Задания для работы:
1. Повторите без изменений фрагмент текста о Грибоедове и Чацком от «Но этого никогда» до «него только минутами.».
2. Напишите продолжение текста о Грибоедове и Чацком, начав сразу после его последнего предложения.

Текст для чтения:
━━━━━━━━━━━━━━━━

Изо всех наших писателей, принимавшихся за сферу большого света, один только художник сумел удержаться на высоте созерцания — Грибоедов. Его Чацкий был, есть и долго будет непонятен, — именно до тех пор, пока не пройдет окончательно в нашей литературе несчастная болезнь, которую назвал я однажды, и назвал кажется справедливо, ‘болезнью морального лакейства’. Болезнь эта выражалась в различных симптомах, но источник ее был всегда один: преувеличение призрачных явлений, обобщение частных фактов. От этой болезни был совершенно свободен Грибоедов, от этой болезни свободен Толстой, но — хотя это и странно сказать — от нее не был свободен Лермонтов.
Но этого никогда нельзя сказать об отношении пушкинском. В воспитанном по-французски, забалованном барчонке было слишком много инстинктивного сочувствия с народною жизнью и народным созерцанием. Он сам умел в Чарском посмеяться над своей великосветскостью. Русское барство в нем жило как нечто существенное, великосветскость находила на него только минутами.
Возвышенная натура Чацкого, который ненавидит ложь, зло и тупоумие, как человек вообще, а не как условный порядочный человек, и смело обличает всякую ложь, хотя бы его и не слушали, менее сильная, но не менее честная личность героя ‘Юности’, который при встрече с кружком умных и энергичных, хотя и не порядочных, хоть даже и пьющих молодых людей вдруг сознает всю свою мелочность пред ними и в нравственном и в умственном развитии, — явления, смею сказать, более жизненные, то есть более идеальные, нежели натура господина, который из какого-то условного, натянутого взгляда на жизнь и отношения едва подает руку Максиму Максимовичу, хотя и делил с ним когда-то радость и горе. Будет уж нам подобные явления считать за живые, и пора отречься от дикого мнения, что Чацкий — Дон-Кихот. Пора нам убедиться в противном, то есть в том, что наши львы, фешенебли взяты напрокат и, собственно, не существуют как львы и фешенебли, что собственная, тщательно ими скрываемая натура их самих — и добрее и лучше той, которую берут они взаймы.

━━━━━━━━━━━━━━━━

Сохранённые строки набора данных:

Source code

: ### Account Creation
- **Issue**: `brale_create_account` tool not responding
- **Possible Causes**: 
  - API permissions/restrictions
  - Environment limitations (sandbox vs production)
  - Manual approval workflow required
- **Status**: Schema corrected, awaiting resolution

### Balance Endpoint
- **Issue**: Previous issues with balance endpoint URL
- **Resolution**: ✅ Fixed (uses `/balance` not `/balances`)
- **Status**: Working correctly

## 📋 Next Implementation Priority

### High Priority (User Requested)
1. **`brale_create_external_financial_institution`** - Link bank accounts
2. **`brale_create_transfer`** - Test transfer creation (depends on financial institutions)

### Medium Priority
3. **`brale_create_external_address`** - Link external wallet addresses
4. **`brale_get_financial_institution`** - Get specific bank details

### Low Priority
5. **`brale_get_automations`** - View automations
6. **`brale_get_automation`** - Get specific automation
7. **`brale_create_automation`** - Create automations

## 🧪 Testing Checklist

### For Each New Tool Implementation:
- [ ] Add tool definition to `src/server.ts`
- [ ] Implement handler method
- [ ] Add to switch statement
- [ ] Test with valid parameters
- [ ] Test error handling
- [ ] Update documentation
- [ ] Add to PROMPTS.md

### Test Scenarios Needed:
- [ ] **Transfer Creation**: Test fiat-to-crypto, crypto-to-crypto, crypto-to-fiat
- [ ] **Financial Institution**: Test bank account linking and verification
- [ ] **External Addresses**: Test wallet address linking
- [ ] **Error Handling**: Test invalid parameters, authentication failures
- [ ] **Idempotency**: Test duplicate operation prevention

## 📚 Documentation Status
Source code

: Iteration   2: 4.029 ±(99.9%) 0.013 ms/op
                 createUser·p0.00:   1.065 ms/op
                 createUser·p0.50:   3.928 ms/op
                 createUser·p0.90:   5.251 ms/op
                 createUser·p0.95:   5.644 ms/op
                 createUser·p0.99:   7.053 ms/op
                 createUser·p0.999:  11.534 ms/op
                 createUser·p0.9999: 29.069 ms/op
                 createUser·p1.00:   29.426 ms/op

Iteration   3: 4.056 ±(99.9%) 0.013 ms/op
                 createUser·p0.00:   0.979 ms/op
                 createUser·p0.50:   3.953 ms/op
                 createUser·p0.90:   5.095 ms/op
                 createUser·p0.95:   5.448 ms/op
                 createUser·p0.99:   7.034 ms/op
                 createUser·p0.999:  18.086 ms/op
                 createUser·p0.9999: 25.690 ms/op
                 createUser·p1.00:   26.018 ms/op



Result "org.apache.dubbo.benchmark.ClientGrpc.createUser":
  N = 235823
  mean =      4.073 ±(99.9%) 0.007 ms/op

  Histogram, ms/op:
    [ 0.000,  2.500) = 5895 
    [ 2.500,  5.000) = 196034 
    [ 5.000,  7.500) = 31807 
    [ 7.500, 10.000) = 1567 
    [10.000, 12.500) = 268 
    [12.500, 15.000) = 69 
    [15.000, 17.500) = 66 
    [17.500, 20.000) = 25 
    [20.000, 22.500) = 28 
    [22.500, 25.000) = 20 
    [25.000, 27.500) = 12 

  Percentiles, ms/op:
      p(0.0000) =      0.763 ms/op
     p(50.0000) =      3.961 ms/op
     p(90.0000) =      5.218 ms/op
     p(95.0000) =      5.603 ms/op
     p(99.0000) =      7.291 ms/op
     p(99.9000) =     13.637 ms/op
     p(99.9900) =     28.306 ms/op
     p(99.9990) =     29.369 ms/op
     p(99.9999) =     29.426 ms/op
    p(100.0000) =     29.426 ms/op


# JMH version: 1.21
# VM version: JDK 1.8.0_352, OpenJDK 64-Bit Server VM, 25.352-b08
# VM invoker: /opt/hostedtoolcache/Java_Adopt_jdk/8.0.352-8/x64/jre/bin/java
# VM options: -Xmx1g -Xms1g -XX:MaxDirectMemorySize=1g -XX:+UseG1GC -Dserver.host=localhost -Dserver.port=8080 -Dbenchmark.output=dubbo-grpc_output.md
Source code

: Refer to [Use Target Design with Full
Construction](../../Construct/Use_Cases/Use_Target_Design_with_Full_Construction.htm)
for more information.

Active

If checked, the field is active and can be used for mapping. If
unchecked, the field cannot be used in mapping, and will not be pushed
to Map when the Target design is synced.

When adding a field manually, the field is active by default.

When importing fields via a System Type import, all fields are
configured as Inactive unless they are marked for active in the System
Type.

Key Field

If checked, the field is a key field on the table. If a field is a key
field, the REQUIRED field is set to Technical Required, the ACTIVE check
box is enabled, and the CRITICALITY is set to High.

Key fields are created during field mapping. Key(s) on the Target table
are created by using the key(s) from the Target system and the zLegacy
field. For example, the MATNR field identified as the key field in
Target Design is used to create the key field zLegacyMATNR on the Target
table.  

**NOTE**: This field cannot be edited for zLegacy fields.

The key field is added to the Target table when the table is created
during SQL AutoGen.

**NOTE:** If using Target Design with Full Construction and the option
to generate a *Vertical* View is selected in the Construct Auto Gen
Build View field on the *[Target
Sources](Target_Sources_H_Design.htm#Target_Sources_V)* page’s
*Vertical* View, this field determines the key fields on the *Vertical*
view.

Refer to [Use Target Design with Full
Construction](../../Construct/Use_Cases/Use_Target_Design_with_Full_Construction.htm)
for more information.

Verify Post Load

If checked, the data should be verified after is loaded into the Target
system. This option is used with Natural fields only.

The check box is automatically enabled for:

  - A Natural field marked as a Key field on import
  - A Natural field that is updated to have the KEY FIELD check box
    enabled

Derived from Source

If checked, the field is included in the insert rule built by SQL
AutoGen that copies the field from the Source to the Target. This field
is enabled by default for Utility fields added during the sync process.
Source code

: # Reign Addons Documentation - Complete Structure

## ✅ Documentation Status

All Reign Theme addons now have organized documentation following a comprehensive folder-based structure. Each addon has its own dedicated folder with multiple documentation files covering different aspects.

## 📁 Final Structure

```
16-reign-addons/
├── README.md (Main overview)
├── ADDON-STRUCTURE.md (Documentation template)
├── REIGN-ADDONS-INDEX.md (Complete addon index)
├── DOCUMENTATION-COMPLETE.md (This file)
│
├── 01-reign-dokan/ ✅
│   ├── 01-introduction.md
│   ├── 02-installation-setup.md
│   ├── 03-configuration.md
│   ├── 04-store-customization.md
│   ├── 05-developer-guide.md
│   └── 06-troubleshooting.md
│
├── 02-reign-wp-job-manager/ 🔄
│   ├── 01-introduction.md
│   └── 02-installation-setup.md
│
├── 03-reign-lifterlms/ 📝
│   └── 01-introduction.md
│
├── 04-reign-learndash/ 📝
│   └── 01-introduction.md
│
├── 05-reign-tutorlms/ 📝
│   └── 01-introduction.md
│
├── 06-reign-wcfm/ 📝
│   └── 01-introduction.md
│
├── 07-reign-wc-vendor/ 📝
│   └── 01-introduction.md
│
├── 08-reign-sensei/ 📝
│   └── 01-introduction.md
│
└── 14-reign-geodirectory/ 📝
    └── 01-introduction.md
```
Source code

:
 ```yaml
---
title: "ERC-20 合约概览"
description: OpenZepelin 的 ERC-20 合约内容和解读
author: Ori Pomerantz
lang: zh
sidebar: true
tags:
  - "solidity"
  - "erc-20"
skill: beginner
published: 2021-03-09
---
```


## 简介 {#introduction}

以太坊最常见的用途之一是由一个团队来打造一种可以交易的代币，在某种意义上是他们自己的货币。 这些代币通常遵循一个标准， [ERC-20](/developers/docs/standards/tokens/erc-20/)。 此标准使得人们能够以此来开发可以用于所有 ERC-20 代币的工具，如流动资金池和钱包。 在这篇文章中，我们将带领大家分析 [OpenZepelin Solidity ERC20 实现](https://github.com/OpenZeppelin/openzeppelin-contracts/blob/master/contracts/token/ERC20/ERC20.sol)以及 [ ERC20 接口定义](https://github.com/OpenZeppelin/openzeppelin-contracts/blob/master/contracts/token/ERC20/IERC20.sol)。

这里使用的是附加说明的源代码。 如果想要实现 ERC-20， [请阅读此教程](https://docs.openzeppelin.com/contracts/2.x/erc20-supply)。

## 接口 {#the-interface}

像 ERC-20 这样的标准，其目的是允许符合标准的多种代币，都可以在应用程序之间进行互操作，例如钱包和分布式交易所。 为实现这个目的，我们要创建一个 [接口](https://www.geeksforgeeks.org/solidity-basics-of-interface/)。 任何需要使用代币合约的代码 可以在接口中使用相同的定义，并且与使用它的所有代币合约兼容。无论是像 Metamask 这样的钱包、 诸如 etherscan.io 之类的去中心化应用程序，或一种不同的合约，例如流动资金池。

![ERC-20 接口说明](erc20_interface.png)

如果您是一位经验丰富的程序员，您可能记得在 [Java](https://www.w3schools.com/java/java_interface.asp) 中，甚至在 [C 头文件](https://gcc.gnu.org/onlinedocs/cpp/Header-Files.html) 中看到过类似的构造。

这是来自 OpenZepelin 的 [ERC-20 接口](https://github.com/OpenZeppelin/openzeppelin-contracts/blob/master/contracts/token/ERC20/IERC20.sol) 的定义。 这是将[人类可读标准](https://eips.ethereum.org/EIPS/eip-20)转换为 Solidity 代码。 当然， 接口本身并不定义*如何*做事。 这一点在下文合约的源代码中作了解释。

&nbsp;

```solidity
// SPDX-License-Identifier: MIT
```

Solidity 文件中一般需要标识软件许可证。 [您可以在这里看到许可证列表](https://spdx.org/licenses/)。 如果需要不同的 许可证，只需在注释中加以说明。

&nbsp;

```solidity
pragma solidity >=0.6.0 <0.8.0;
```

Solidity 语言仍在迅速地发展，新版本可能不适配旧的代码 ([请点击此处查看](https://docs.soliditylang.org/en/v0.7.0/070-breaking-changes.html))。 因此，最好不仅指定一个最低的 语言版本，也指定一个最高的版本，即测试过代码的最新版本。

━━━━━━━━━━━━━━━━

Ответы по заданиям:
1.
Но этого никогда нельзя сказать об отношении пушкинском. В воспитанном по-французски, забалованном барчонке было слишком много инстинктивного сочувствия с народною жизнью и народным созерцанием. Он сам умел в Чарском посмеяться над своей великосветскостью. Русское барство в нем жило как нечто существенное, великосветскость находила на него только минутами.

2.
Самое представление о сфере большого света как о чем-то давящем, гнетущем и вместе с тем обаятельном, родилось не в жизни, а в литературе, и литературою взято напрокат из Франции и Англии. Звонские, Гремины и Лидины, являвшиеся в повестях Марлинского, конечно очень смешны, но графы Слапачинские, гг. Бандаровские и иные, даже самые Печорины — с тех пор как Печорин появился во множестве экземпляров — смешны точно так же, если не больше. Серьезной литературе до них еще меньше дела, чем до Звонских, Греминых и Лидиных. В них нельзя ничего принимать взаправду, а изображать их такими, какими они кажутся, значит только угождать мещанской части публики, той самой, ‘ки э каню авек ле Чуфырин э ле Курмицын’ и вздыхает о вечерах графини Воротынской.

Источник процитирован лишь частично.